Past Collection – 1959 Chrysler Crown Imperial Convertible
1959 Chrysler Crown Imperial has the “Forward Look.”
“Forward Look” was the advertising slogan for the 1955 through 1961 Chryslers designed by Virgil Exner. When Exner joined Chrysler, the car’s body was fashioned by engineers instead of designers, leading to what many thought were old-fashioned, boxy designs on Chryslers of the 1940s and early 50s. Exner fought to change this structuring, and got control over the design process, including the clay prototypes and the die models used to create production tooling.
Exner saw the P-38 airplane inspired “tailfins” on the 1948 Cadillac. He took this design detail, also being experimented with by some Italian manufacturers, and made it his own, enlarging the fins and making them a more prominent feature. Exner believed in the aerodynamic benefits of the fins, and even used wind tunnel testing at the University of Michigan, but he also liked their visual effects on the car. They were showcased on the first cars designed under his full supervision for sale: the 1955 Chrysler 300 series, and the Imperial.

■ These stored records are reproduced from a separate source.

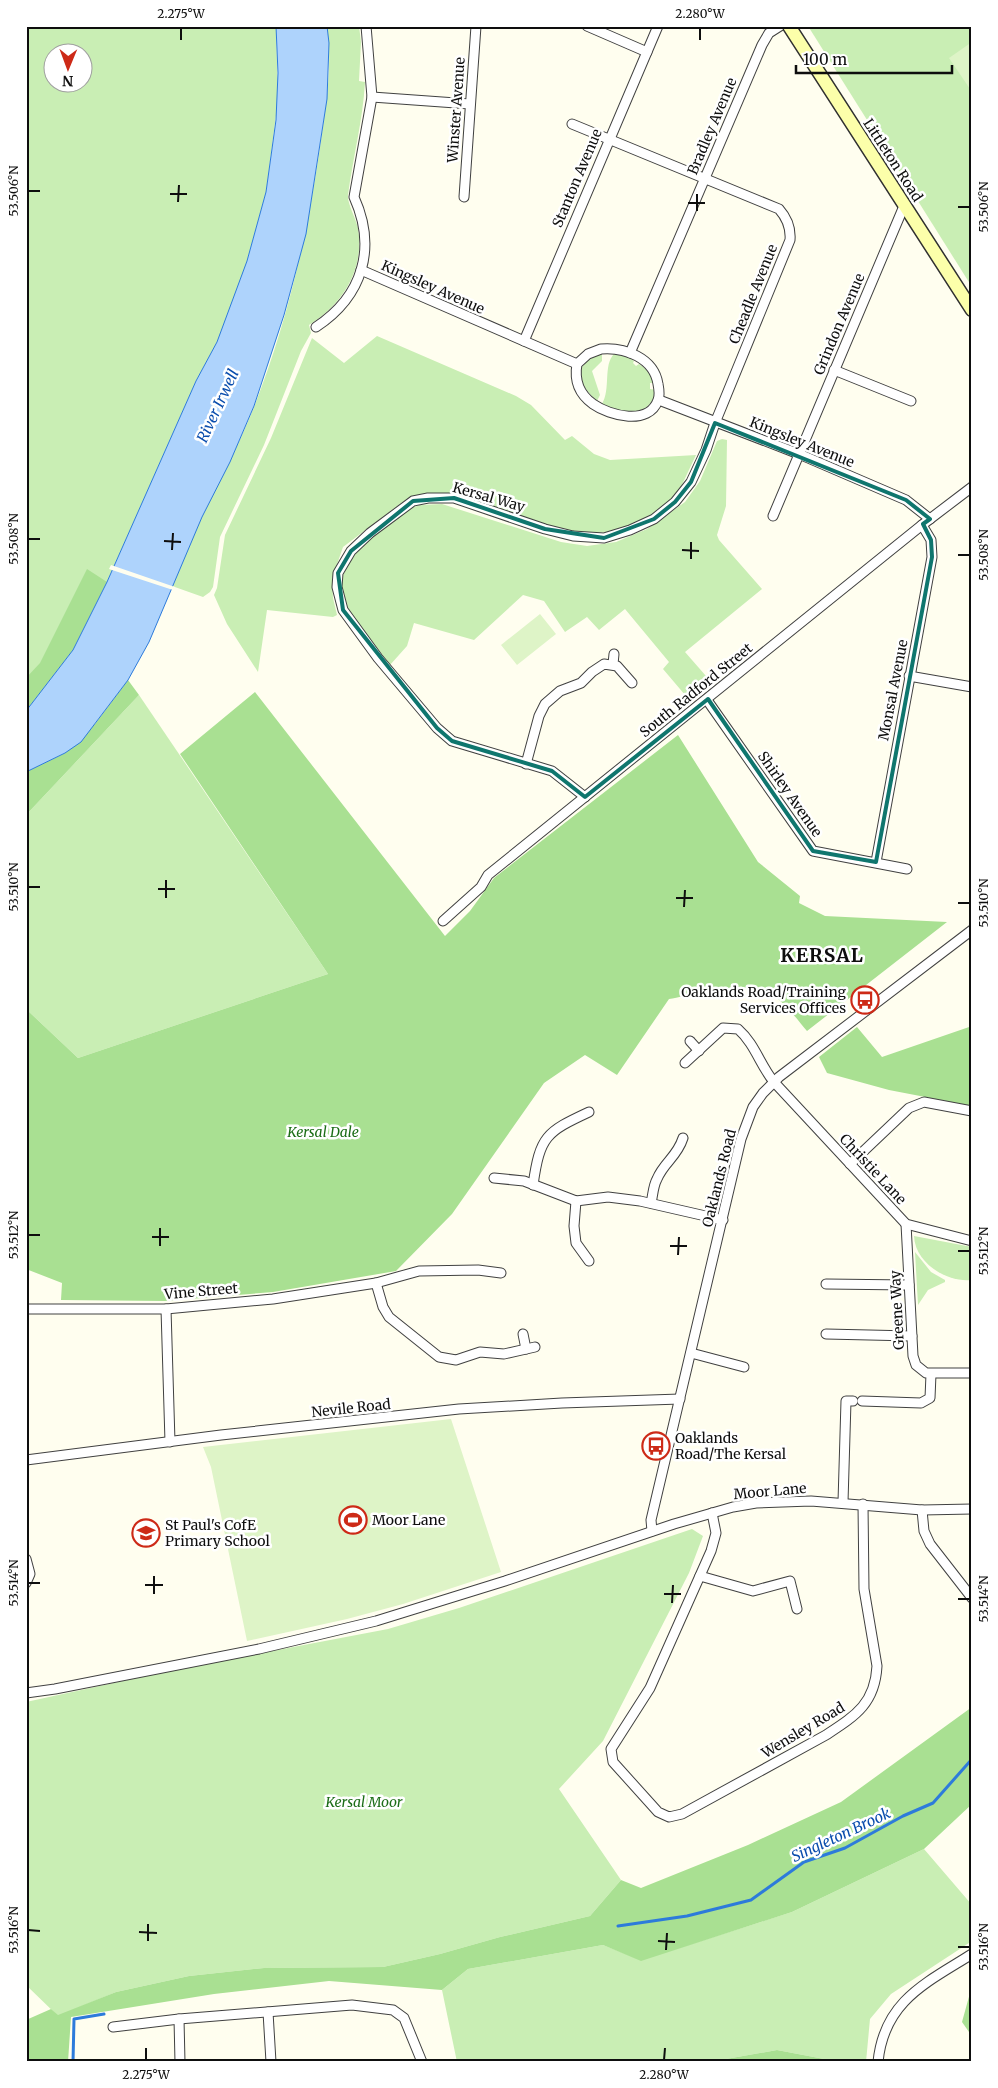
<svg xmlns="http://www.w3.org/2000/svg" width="998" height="2088" font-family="Merriweather,serif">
  <rect width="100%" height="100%" fill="#fffeef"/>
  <g fill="#c9eeb4" fill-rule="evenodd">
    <path d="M26,26H276L278,100L266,192L247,261L233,302L217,342L196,381L107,582L26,711ZM52,52H82V82H52Z"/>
    <path d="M327,26H359L361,42L359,81L365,82C363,120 353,157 348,195C347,203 356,219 358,228C365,269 343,304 309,325L311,333L301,351L264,445L220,537L213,587L210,592L203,597L172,586C182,563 191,539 202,516C219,480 239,445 254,407C286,326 306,240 319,154C325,111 333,70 327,26Z"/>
    <polygon points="808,26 972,26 972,287"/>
    <polygon points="377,336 516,396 531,405 565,440 572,436 594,454 610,460 696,455 680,489 670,501 647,519 630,527 610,532 577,534 438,494 424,494 404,501 343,547 332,579 333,598 337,615 333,617 267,610 258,672 227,624 214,595 217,588 225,535 271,438 312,338 344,363"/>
    <path d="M599,354L602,355V361L592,371L600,395L597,401C577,383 572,366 599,354Z"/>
    <path d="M614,354L628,357L634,361L633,363L636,366L639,364C646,368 652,375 655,383H650V389L656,390C651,418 622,415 602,404C611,389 603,365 614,354Z"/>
    <polygon points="722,439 727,440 726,506 717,535 719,540 762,589 685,652 713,684 691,702 663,669 669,662 625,609 599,630 587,617 565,632 544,601 523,595 474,640 414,623 407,646 390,665 344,604 341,590 341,580 353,553 408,509 420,505 442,504 561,542 587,546 616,542 647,529 685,502 700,481 717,441"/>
    <polygon points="139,695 328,974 78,1058 26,1009 26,815"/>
    <path d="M914,1236L972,1247V1280C947,1283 915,1263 914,1236Z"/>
    <polygon points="915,1252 931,1272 945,1280 945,1282 928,1290 918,1305"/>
    <polygon points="692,1529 703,1536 689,1573 603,1741 559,1789 621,1880 590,1916 500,1937 440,1954 383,1967 264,1968 189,1976 116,1992 58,2016 26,1985 26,1702 178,1669 388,1629 459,1608"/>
    <polygon points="924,1849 972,1905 972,1941 891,1994 870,2019 866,2062 840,2062 777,2050 709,2062 457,2062 442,1990 468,1969 603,1945 641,1960 792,1912"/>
  </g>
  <g fill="#a9e092">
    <polygon points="87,569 107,582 73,650 26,711 26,678 40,663"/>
    <polygon points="128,680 139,695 26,815 26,772 65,753 95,724"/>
    <path d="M255,692L445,936L470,911L494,878L678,735L758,862L800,896L799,903L825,916L947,922L807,1031C795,1017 782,998 765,991C743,981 693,995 669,999L617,1075L585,1055L544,1083L452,1214L396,1271L273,1292L165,1301L61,1300L62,1283L26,1269V1009L78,1058L328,974L180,754Z"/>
    <polygon points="972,1026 972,1106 889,1090 827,1073 819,1057 857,1027 882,1057"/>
    <polygon points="972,1707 972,1804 924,1849 792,1912 641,1961 603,1945 468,1969 442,1990 329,1981 214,1994 71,2017 68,2062 26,2062 26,2020 51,2009 58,2015 116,1992 189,1976 264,1968 383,1967 440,1954 500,1937 590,1916 621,1880 641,1888 748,1845 841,1802"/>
    <polygon points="972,1992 972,2043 969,2032 962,2022 970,1993"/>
    <polygon points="777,2050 840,2062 709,2062"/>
  </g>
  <g fill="#def4c7">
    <polygon points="972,42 972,92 949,58"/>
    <polygon points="540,614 556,634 517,665 501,645"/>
    <polygon points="451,1419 501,1572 403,1604 347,1619 247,1641 211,1467 203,1447"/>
  </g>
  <polygon fill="#aed3fc" stroke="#2d7bdb" points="276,26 327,26 329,43 327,99 306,234 284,315 254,406 230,462 202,517 149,642 128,680 81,742 65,753 26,772 26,711 73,650 107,582 196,381 217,342 247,261 266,192 276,120 278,73"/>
  <polygon fill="#fffeef" points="111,565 172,586 175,587 173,590 112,570 109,569"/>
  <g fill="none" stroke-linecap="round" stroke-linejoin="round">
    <g stroke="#2d7bdb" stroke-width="3">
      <polyline points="618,1926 687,1916 751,1900 804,1862 845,1848 903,1816 933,1803 972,1759"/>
      <polyline points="73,2062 74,2019 104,2014"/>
    </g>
    <g stroke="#414141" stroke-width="11">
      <g id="street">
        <polyline points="587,26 647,52"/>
        <polyline points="372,97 470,104"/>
        <path d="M572,124L779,209C787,218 791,228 790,240L715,423L706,450L691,482L675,502L654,519L630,530L604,538L573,536L545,529L454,498H428L413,501L370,533L351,551L338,573L337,587L343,610L378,658L437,728L452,741L552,771L585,797"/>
        <polyline points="464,197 476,26"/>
        <polyline points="361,270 577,364"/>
        <path d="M316,327C363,296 377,248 354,197L372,97L366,26"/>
        <polyline points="524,341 658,26"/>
        <path d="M601,349C625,347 654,358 658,384C659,389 660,395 658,400C649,426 610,416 593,404C579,394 574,381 577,364L588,354Z"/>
        <polyline points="630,353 762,45 769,33 780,26"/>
        <polyline points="834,370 911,401"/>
        <polyline points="659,400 799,454 906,500 930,519"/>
        <polyline points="773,516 904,206"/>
        <polyline points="613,664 614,654"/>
        <polyline points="909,676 972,687"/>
        <polyline points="707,700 813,851 907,869"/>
        <polyline points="526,764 539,716 545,704 560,691 581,683 592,672 604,664 617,666 632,683"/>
        <polyline points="876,862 932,557 931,540 922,525"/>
        <polyline points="443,921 481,887 488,875 922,525 972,487"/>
        <polyline points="690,1041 699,1051"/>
        <path d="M685,1063L723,1028L738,1029C755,1044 760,1065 774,1082L906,1224L972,1241"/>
        <polyline points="850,1164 909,1108 924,1102 972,1111"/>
        <polyline points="494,1178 524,1181 576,1201 608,1197 640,1201 723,1220"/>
        <path d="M533,1185C540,1136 546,1132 589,1112"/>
        <polyline points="576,1201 574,1226 576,1243 589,1261"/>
        <path d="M651,1203C653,1195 653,1186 657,1179C664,1162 677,1157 683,1138"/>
        <polyline points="906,1224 913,1356 916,1365 926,1373 972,1373"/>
        <polyline points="376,1283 383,1307 389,1317 439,1357 456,1360 480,1352 504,1354 535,1347"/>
        <polyline points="826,1284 909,1285"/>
        <polyline points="26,1309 166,1309 273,1299 376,1283 419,1271 478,1270 501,1273"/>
        <polyline points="166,1309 170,1442"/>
        <polyline points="523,1334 526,1349"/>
        <polyline points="826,1334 912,1336"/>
        <polyline points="691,1353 744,1367"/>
        <polyline points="862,1401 921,1403 930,1398 931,1374"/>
        <polyline points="26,1460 221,1435 459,1409 562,1403 680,1399"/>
        <polyline points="843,1502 846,1401 853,1401"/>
        <polyline points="922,1510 924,1531 930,1544 972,1598"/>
        <path d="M712,1513L716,1533L711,1551L650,1688L611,1749L613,1762L658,1812L669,1817L682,1814L826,1735C855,1716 875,1704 877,1666L864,1589L863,1504"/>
        <polyline points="652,1531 651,1520 741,1139 753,1107 763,1093 779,1077 972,930"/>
        <polyline points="26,1559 30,1574 26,1583"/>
        <polyline points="700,1576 753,1591 790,1581 797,1609"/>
        <polyline points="26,1693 55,1689 259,1649 376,1621 505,1581 674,1524 733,1507 756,1503 811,1501 922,1510 972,1509"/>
        <polyline points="268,2012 271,2062"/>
        <polyline points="179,2019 180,2062"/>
        <polyline points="113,2027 179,2019 352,2005 393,2010 404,2018 422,2062"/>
        <path d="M878,2062C884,2001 926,1983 972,1954"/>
      </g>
    </g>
    <g stroke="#303030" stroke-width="15">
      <polyline id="secondary" points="789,26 972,310"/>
    </g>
    <use href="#street" stroke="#fff" stroke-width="9"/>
    <use href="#secondary" stroke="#fcffaa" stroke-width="12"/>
  </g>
  <path fill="none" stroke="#0f766e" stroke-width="4" stroke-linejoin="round" d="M715,423L906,500L930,519L923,524L931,540L932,557L876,862L813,851L708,699L585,797L552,771L452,741L437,728L343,610L338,573L351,551L413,501L454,498L545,529L604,538L654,519L675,502L691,482Z"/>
  <path fill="none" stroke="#0e0e0e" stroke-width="2" d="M181,40V28M700,40V28M28,191H40M170,194H187M178,202L179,185M688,203H705M958,207H970M697,211V194M28,539H40M164,541L181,542M172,550L173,533M682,550L699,551M958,555H970M691,559V542M28,887H40M158,889H175M166,898V880M676,898H693M958,903H970M684,907L685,890M28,1235H40M152,1237H169M160,1246V1228M670,1246H687M958,1251H970M678,1255L679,1237M28,1583H40M145,1585H163M154,1594V1576M664,1594H681M958,1599H970M672,1603L673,1585M28,1930L40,1931M139,1932L157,1933M148,1941V1924M658,1941L675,1942M958,1947H970M666,1950L667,1933M146,2060V2048M664,2060L665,2048"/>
  <defs>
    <g id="bus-ring" transform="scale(1.4375)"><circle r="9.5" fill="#fff" stroke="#cd2a17" stroke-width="1.5"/><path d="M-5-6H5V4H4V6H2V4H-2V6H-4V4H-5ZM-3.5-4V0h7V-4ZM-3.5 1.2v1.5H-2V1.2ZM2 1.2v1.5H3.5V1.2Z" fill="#cd2a17"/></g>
    <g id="stadium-ring" transform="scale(1.4375)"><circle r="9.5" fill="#fff" stroke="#cd2a17" stroke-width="1.5"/><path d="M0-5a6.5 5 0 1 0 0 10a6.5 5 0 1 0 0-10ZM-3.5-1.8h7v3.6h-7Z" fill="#cd2a17"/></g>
    <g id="school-ring" transform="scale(1.4375)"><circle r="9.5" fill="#fff" stroke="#cd2a17" stroke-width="1.5"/><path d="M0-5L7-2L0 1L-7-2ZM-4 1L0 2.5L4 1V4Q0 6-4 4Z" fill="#cd2a17"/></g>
  </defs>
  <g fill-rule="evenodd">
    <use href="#bus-ring" x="865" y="1000"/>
    <use href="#bus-ring" x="656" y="1446"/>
    <use href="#stadium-ring" x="353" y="1520"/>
    <use href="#school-ring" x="146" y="1533"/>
  </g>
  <g text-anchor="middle" stroke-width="5" stroke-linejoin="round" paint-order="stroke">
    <g font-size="14" fill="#0e0e0e" stroke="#fff">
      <text transform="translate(456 110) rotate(-86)" y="5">Winster Avenue</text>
      <text transform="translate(712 126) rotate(-67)" y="5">Bradley Avenue</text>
      <text transform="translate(893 160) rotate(57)" y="5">Littleton Road</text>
      <text transform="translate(577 178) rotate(-67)" y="5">Stanton Avenue</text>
      <text transform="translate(433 287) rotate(24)" y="5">Kingsley Avenue</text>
      <text transform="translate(753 294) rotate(-68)" y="5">Cheadle Avenue</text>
      <text transform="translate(839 324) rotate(-67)" y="5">Grindon Avenue</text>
      <text transform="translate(802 442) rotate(22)" y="5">Kingsley Avenue</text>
      <text transform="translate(489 497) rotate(16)" y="5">Kersal Way</text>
      <text transform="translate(696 690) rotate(-39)" y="5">South Radford Street</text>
      <text transform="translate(893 690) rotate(-79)" y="5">Monsal Avenue</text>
      <text transform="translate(790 794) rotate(55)" y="5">Shirley Avenue</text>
      <text transform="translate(873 1169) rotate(47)" y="5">Christie Lane</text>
      <text transform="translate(719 1178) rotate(-76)" y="5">Oaklands Road</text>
      <text transform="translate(201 1291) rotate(-5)" y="5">Vine Street</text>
      <text transform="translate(897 1310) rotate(-93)" y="5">Greene Way</text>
      <text transform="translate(351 1408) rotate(-6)" y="5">Nevile Road</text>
      <text transform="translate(770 1491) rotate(-5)" y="5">Moor Lane</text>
      <text transform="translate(803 1730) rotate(-31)" y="5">Wensley Road</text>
    </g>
    <g font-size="14" fill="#0e0e0e" stroke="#fff" text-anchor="start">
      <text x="846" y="997" text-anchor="end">Oaklands Road/Training<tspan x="846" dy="16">Services Offices</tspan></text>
      <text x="675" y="1443">Oaklands<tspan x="675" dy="16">Road/The Kersal</tspan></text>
      <text x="372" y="1525">Moor Lane</text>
      <text x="165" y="1530">St Paul's CofE<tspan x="165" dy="16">Primary School</tspan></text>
    </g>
    <g font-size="14" font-style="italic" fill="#1c6d17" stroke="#fff">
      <text x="323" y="1137">Kersal Dale</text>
      <text x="364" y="1807">Kersal Moor</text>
    </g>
    <g font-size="15" font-style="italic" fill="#0a4dad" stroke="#fff">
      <text transform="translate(218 406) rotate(-65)" y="5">River Irwell</text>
      <text transform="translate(841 1835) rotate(-25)" y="5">Singleton Brook</text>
    </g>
    <g font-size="19" font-weight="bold" letter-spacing="1" fill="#0e0e0e" stroke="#fff">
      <text x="822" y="962">KERSAL</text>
    </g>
  </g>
  <rect width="998" height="2088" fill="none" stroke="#ffffff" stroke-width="55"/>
  <g transform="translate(68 68) rotate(181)"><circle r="24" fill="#ffffff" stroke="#9f9f9f"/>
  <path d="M0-4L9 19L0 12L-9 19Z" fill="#cd2a17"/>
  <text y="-8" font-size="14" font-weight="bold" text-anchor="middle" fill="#0e0e0e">N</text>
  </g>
  <path d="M796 65v8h156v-8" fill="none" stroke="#0e0e0e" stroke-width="2.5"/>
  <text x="803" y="65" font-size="15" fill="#0e0e0e" stroke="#ffffff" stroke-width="4" paint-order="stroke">100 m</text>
  <rect x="28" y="28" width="942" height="2032" fill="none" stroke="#0e0e0e" stroke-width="2"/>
  <g font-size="12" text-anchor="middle" fill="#0e0e0e">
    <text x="181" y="18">2.275°W</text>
    <text x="700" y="18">2.280°W</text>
    <text transform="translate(14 191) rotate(-90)" y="4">53.506°N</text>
    <text transform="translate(984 207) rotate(-90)" y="4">53.506°N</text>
    <text transform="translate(14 539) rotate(-90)" y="4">53.508°N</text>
    <text transform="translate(984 555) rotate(-90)" y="4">53.508°N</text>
    <text transform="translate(14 887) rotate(-90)" y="4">53.510°N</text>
    <text transform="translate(984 903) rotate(-90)" y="4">53.510°N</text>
    <text transform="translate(14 1235) rotate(-90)" y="4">53.512°N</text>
    <text transform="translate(984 1251) rotate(-90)" y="4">53.512°N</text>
    <text transform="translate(14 1583) rotate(-90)" y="4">53.514°N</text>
    <text transform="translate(984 1599) rotate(-90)" y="4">53.514°N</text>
    <text transform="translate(14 1930) rotate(-90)" y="4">53.516°N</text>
    <text transform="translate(984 1947) rotate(-90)" y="4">53.516°N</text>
    <text x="146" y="2079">2.275°W</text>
    <text x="664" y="2079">2.280°W</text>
  </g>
</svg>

The 1957 Crown Imperial saw a redesigned and larger bodyshell available, based to an even greater degree on Virgil Exner’s “Forward Look” styling. It featured a complicated front end with a bulleted grille and quad headlights, tall tailfins, and Imperial’s trademark gunsight taillights. The Hemi engine was available for the first two years (enlarged to 392ci), but for 1959, the third and final year of this bodystyle, a 413 in. Wedge-head engine replaced it. A convertible was available for the first time on an Imperial.
Starting from 1957, Imperials were available in three levels of trim: standard Imperial, Imperial Crown, and Imperial LeBaron (the latter named after a coachbuilder, bought out by Chrysler, that did some of the best work on prewar Chrysler Imperial chassis). Through the late 50’s and into the early 60’s styling would continue to become “Longer, Lower and Wider”, with the addition some of the wildest fins ever put on a car.